Deeply rooted in Chinese meditation, medicine and martial arts, tai chi combines mental concentration with slow and controlled movements. It can help participants focus their minds, challenge their bodies and increase energy levels.
"In the movements of tai chi, we can see Chinese philosophies such as courtesy, modesty and patience, as well as balancing hardness and softness," Hao said.
In 2006, tai chi was listed as one of China's first batch of intangible cultural heritages thanks to its rich cultural connotations and long history.
Since then, local authorities in Shandong have promoted the activity among the elderly. By the end of last year, more than 1 million people in the province regularly took part in the exercise.
"Tai chi can benefit people's minds and bodies. It is well received, especially among the elderly. Rich or poor, weak or strong, everybody can learn it," said Cao Xuecheng, chairman of the Shandong Veteran's Sports Association.
Tai chi has gradually become a mass activity in recent years as the country
promotes traditional Chinese sports and activities to achieve fitness for all.
Earlier this month, the State Council, China's cabinet, issued a new guideline to implement the country's Healthy China initiative and promote people's health. The initiative put forward the development of fitness programs with Chinese characteristics, including those of traditional sports such as tai chi and qigong, a traditional Chinese martial art aimed at exploiting the human body's inner energy to achieve physical and mental harmony.
During China's 13th National Games in 2017, thousands of grassroots athletes took part in 19 sports categories.
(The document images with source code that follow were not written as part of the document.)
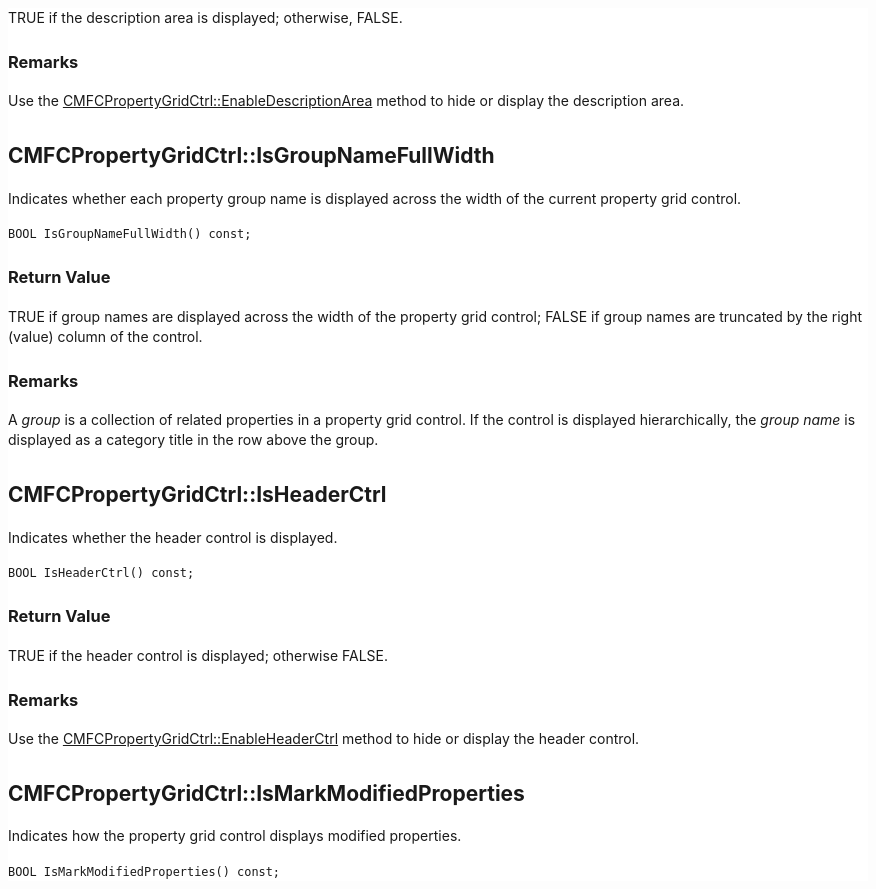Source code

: TRUE if the description area is displayed; otherwise, FALSE.

### Remarks

Use the [CMFCPropertyGridCtrl::EnableDescriptionArea](#enabledescriptionarea) method to hide or display the description area.

## <a name="isgroupnamefullwidth"></a> CMFCPropertyGridCtrl::IsGroupNameFullWidth

Indicates whether each property group name is displayed across the width of the current property grid control.

```
BOOL IsGroupNameFullWidth() const;
```

### Return Value

TRUE if group names are displayed across the width of the property grid control; FALSE if group names are truncated by the right (value) column of the control.

### Remarks

A *group* is a collection of related properties in a property grid control. If the control is displayed hierarchically, the *group name* is displayed as a category title in the row above the group.

## <a name="isheaderctrl"></a> CMFCPropertyGridCtrl::IsHeaderCtrl

Indicates whether the header control is displayed.

```
BOOL IsHeaderCtrl() const;
```

### Return Value

TRUE if the header control is displayed; otherwise FALSE.

### Remarks

Use the [CMFCPropertyGridCtrl::EnableHeaderCtrl](#enableheaderctrl) method to hide or display the header control.

## <a name="ismarkmodifiedproperties"></a> CMFCPropertyGridCtrl::IsMarkModifiedProperties

Indicates how the property grid control displays modified properties.

```
BOOL IsMarkModifiedProperties() const;
```
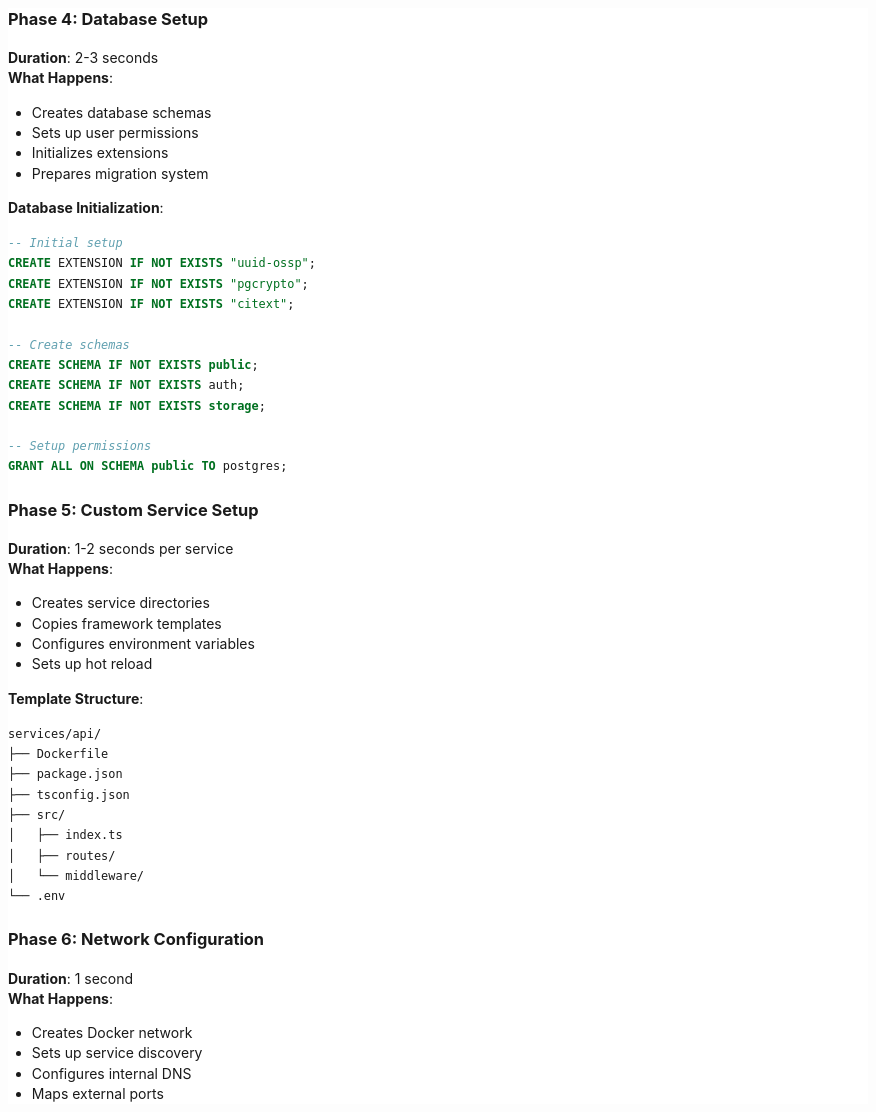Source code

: ### Phase 4: Database Setup
**Duration**: 2-3 seconds  
**What Happens**:
- Creates database schemas
- Sets up user permissions
- Initializes extensions
- Prepares migration system

**Database Initialization**:
```sql
-- Initial setup
CREATE EXTENSION IF NOT EXISTS "uuid-ossp";
CREATE EXTENSION IF NOT EXISTS "pgcrypto";
CREATE EXTENSION IF NOT EXISTS "citext";

-- Create schemas
CREATE SCHEMA IF NOT EXISTS public;
CREATE SCHEMA IF NOT EXISTS auth;
CREATE SCHEMA IF NOT EXISTS storage;

-- Setup permissions
GRANT ALL ON SCHEMA public TO postgres;
```

### Phase 5: Custom Service Setup
**Duration**: 1-2 seconds per service  
**What Happens**:
- Creates service directories
- Copies framework templates
- Configures environment variables
- Sets up hot reload

**Template Structure**:
```
services/api/
├── Dockerfile
├── package.json
├── tsconfig.json
├── src/
│   ├── index.ts
│   ├── routes/
│   └── middleware/
└── .env
```

### Phase 6: Network Configuration
**Duration**: 1 second  
**What Happens**:
- Creates Docker network
- Sets up service discovery
- Configures internal DNS
- Maps external ports
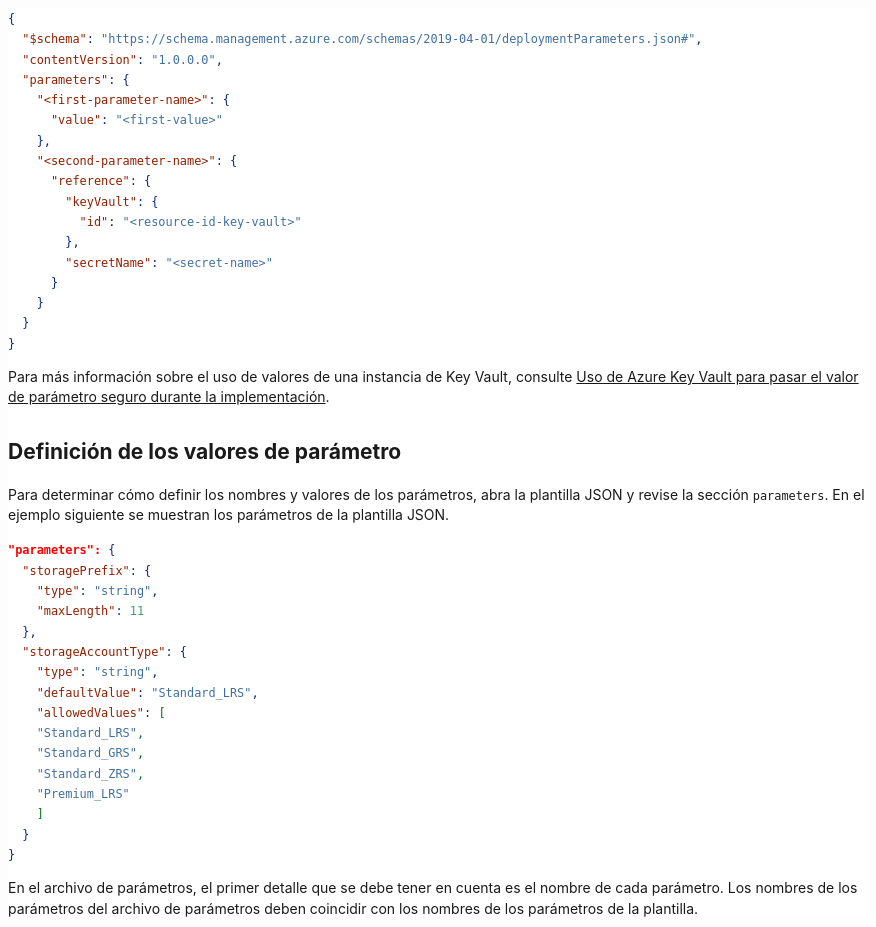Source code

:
 ```json
{
  "$schema": "https://schema.management.azure.com/schemas/2019-04-01/deploymentParameters.json#",
  "contentVersion": "1.0.0.0",
  "parameters": {
    "<first-parameter-name>": {
      "value": "<first-value>"
    },
    "<second-parameter-name>": {
      "reference": {
        "keyVault": {
          "id": "<resource-id-key-vault>"
        },
        "secretName": "<secret-name>"
      }
    }
  }
}
```

Para más información sobre el uso de valores de una instancia de Key Vault, consulte [Uso de Azure Key Vault para pasar el valor de parámetro seguro durante la implementación](key-vault-parameter.md).

## <a name="define-parameter-values"></a>Definición de los valores de parámetro

Para determinar cómo definir los nombres y valores de los parámetros, abra la plantilla JSON y revise la sección `parameters`. En el ejemplo siguiente se muestran los parámetros de la plantilla JSON.

```json
"parameters": {
  "storagePrefix": {
    "type": "string",
    "maxLength": 11
  },
  "storageAccountType": {
    "type": "string",
    "defaultValue": "Standard_LRS",
    "allowedValues": [
    "Standard_LRS",
    "Standard_GRS",
    "Standard_ZRS",
    "Premium_LRS"
    ]
  }
}
```

En el archivo de parámetros, el primer detalle que se debe tener en cuenta es el nombre de cada parámetro. Los nombres de los parámetros del archivo de parámetros deben coincidir con los nombres de los parámetros de la plantilla.
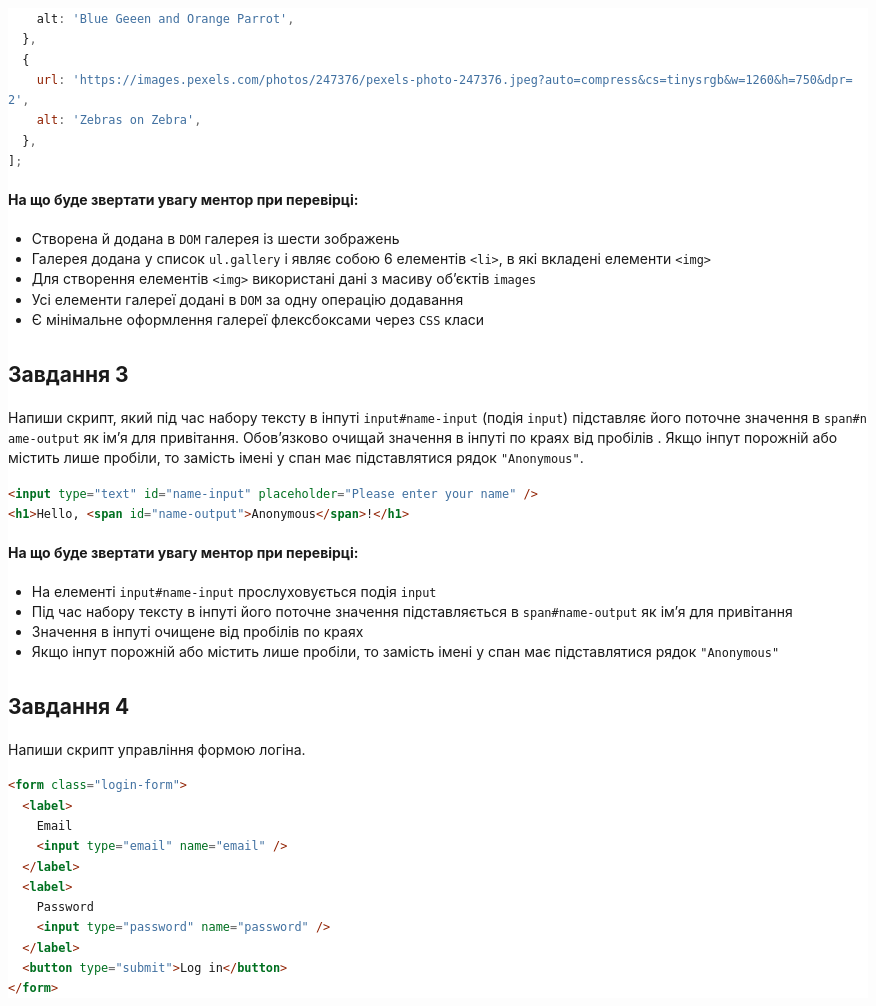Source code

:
 ```js
    alt: 'Blue Geeen and Orange Parrot',
  },
  {
    url: 'https://images.pexels.com/photos/247376/pexels-photo-247376.jpeg?auto=compress&cs=tinysrgb&w=1260&h=750&dpr=2',
    alt: 'Zebras on Zebra',
  },
];
```

#### На що буде звертати увагу ментор при перевірці:

- Створена й додана в `DOM` галерея із шести зображень
- Галерея додана у список `ul.gallery` і являє собою 6 елементів `<li>`, в які
  вкладені елементи `<img>`
- Для створення елементів `<img>` використані дані з масиву об’єктів `images`
- Усі елементи галереї додані в `DOM` за одну операцію додавання
- Є мінімальне оформлення галереї флексбоксами через `CSS` класи

## Завдання 3

Напиши скрипт, який під час набору тексту в інпуті `input#name-input` (подія
`input`) підставляє його поточне значення в `span#name-output` як ім’я для
привітання. Обов’язково очищай значення в інпуті по краях від пробілів . Якщо
інпут порожній або містить лише пробіли, то замість імені у спан має
підставлятися рядок `"Anonymous"`.

```html
<input type="text" id="name-input" placeholder="Please enter your name" />
<h1>Hello, <span id="name-output">Anonymous</span>!</h1>
```

#### На що буде звертати увагу ментор при перевірці:

- На елементі `input#name-input` прослуховується подія `input`
- Під час набору тексту в інпуті його поточне значення підставляється в
  `span#name-output` як ім’я для привітання
- Значення в інпуті очищене від пробілів по краях
- Якщо інпут порожній або містить лише пробіли, то замість імені у спан має
  підставлятися рядок `"Anonymous"`

## Завдання 4

Напиши скрипт управління формою логіна.

```html
<form class="login-form">
  <label>
    Email
    <input type="email" name="email" />
  </label>
  <label>
    Password
    <input type="password" name="password" />
  </label>
  <button type="submit">Log in</button>
</form>
```

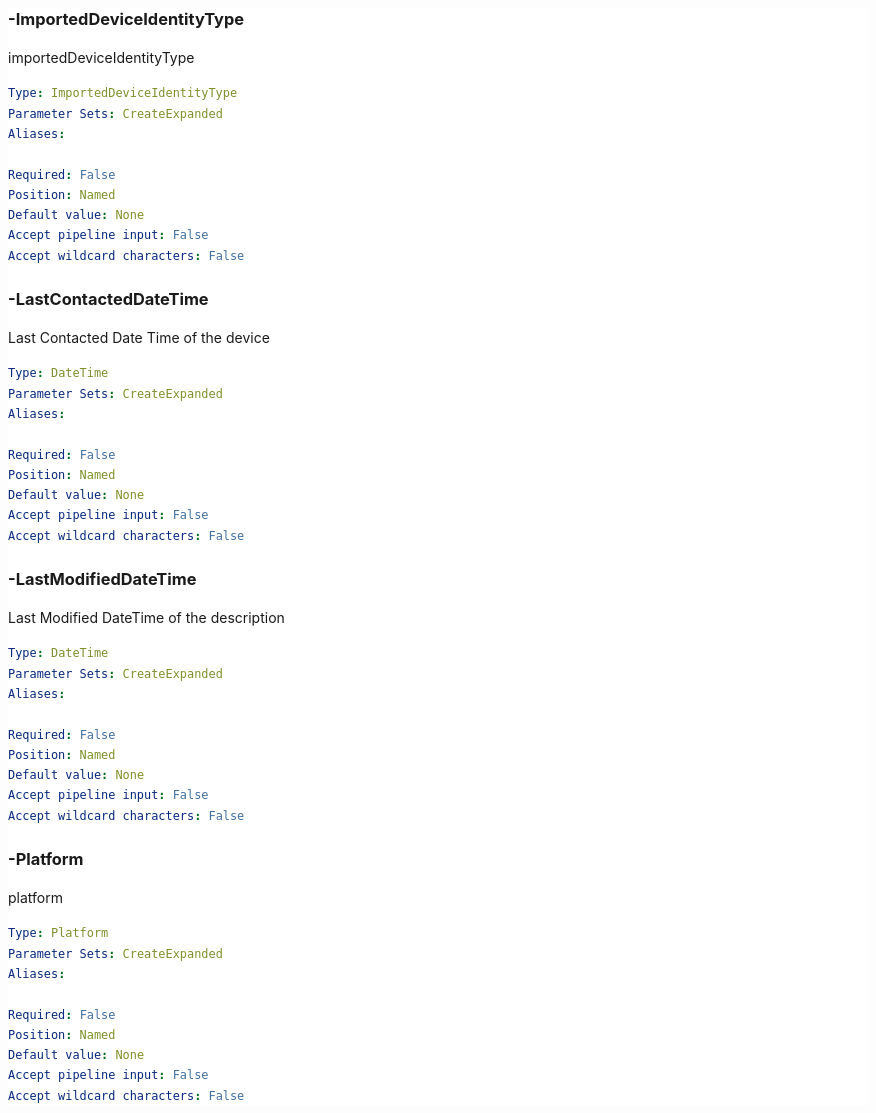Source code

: ### -ImportedDeviceIdentityType
importedDeviceIdentityType

```yaml
Type: ImportedDeviceIdentityType
Parameter Sets: CreateExpanded
Aliases:

Required: False
Position: Named
Default value: None
Accept pipeline input: False
Accept wildcard characters: False
```

### -LastContactedDateTime
Last Contacted Date Time of the device

```yaml
Type: DateTime
Parameter Sets: CreateExpanded
Aliases:

Required: False
Position: Named
Default value: None
Accept pipeline input: False
Accept wildcard characters: False
```

### -LastModifiedDateTime
Last Modified DateTime of the description

```yaml
Type: DateTime
Parameter Sets: CreateExpanded
Aliases:

Required: False
Position: Named
Default value: None
Accept pipeline input: False
Accept wildcard characters: False
```

### -Platform
platform

```yaml
Type: Platform
Parameter Sets: CreateExpanded
Aliases:

Required: False
Position: Named
Default value: None
Accept pipeline input: False
Accept wildcard characters: False
```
Though participating in the activity for only several months, Zheng Zhujun, a 10-year-old tai chi lover, can already perform the standard movements. "Tai chi can help build my character, making me more patient," Zheng said.
In the past, most tai chi practitioners were the elderly, but now, more young people are learning the sport, according to Hao Lei, a 57-year-old tai chi promoter.
"I hope more people will learn and practice it to pass down the beneficial traditional Chinese martial art," Hao said.